C’était d’ailleurs sa seule distraction. Tout le reste du temps elle grognait et pleurnichait, répétant qu’on l’abandonnait, qu’aucun ne l’estimait, qu’on la rendait malheureuse, etc.

Un changement inattendu s’était pourtant opéré en elle durant ces derniers jours. Souvent elle regardait le coin où Ilioucha était étendu et restait rêveuse ; elle était devenue plus silencieuse, et si elle pleurait, c’était à voix basse pour ne pas être entendue.

Le capitaine voyait ces changements avec une amertume mêlée d’étonnement.

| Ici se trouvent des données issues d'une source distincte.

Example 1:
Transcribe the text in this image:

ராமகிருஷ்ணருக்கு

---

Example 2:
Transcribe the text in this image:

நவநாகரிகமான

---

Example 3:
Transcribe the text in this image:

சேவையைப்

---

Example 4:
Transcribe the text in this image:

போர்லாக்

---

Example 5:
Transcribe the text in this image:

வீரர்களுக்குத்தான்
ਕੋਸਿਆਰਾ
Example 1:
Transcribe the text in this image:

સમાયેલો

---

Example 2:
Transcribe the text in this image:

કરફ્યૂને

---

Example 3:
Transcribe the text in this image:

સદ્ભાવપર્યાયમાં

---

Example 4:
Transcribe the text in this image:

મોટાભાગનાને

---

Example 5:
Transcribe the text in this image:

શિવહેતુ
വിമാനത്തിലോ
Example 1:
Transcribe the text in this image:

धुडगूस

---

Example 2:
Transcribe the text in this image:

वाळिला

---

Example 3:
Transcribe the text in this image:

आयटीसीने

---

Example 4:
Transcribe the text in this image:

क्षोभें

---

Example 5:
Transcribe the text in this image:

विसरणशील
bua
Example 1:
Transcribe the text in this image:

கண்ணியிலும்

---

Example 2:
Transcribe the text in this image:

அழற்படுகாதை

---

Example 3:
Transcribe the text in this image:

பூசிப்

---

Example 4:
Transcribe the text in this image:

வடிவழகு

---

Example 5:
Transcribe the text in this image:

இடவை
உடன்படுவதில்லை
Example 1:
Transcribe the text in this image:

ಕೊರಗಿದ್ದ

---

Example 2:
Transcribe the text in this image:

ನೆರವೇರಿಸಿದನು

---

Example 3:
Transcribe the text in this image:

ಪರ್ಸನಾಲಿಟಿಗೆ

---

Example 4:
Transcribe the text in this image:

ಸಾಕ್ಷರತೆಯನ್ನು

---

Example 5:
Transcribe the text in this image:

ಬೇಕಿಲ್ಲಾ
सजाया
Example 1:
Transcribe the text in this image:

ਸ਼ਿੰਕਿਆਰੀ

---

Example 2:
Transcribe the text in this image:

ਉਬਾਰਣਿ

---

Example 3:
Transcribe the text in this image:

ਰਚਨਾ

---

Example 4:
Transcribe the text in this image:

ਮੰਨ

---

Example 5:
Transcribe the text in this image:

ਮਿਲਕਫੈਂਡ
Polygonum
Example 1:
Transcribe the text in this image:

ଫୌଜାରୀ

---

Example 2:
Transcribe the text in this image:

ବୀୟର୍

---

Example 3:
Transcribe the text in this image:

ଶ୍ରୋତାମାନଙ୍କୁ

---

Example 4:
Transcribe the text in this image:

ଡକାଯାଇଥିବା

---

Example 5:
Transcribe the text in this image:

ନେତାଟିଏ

Tout d’abord les visites des enfants n’avaient pas été agréables à la mère d’Ilioucha, et la mettaient en colère. Plus tard, leurs cris joyeux et leurs propos la distrayaient et lui plaisaient à un tel point qu’elle eût été fort chagrinée de les voir cesser.

Quand les enfants racontaient quelque chose d’amusant, elle riait et battait des mains, elle appelait même auprès d’elle quelques uns d’entre eux et les embrassait.

Elle affectionnait surtout Smourov.

Quant au capitaine, l’arrivée des enfants, venus pour distraire Ilioucha, emplissait de joie son âme et lui faisait espérer que son fils quitterait sa tristesse et arriverait à guérir.

Du premier jour au dernier, il ne douta pas de cette guérison, et cela malgré de grandes appréhensions. Il considérait ses jeunes hôtes avec une sorte de vénération, les recevait de son mieux, toujours prêt à les faire monter sur son dos. Il avait même commencé ce jeu, mais cela n’avait pas plu à Ilioucha ; il achetait en revanche toutes sortes de friandises, des noisettes, des gâteaux, du thé, des tartines, etc. L’argent ne lui manquait plus. Il le tenait de Katérina Ivanovna, qui, comme on sait, avait été cruellement émotionnée de la conduite aussi injuste qu’indigne de son fiancé et avait voulu la réparer dans la mesure du possible en soulageant la misère de la famille Sneguirev.

Mais ce ne fut que lorsque le capitaine craignit sérieusement pour la vie de son fils qu’il se décida à accepter un premier secours.

Katérina Ivanovna ayant appris par la suite dans quelles circonstances Ilioucha était tombé malade vint rendre visite à la famille éprouvée, fit connaissance avec elle et sut même conquérir les bonnes grâces de la femme du capitaine.

Sa générosité ne tarissait pas. Sur son invitation, Herzenschtubé, le meilleur médecin de la ville, était venu voir le malade tous les deux jours ; mais toutes les drogues qu’il faisait avaler à Ilioucha n’avaient eu encore aucun résultat sensible.

Enfin le dimanche où nous avons commencé notre histoire, un nouveau docteur, fraîchement arrivé de Moscou et qui passait pour une célébrité devait visiter le petit malade. C’était Katérina Ivanovna qui l’avait fait venir de la capitale moyennant une forte somme, pas précisément pour Ilioucha, mais pour soigner un des parents de la jeune fille, et elle avait profité de son passage pour lui faire voir Ilioucha.

Quant à Krasotkine, dont le souvenir faisait tant souffrir le petit malade, tout en souhaitant ardemment sa visite, on n’y songeait même plus.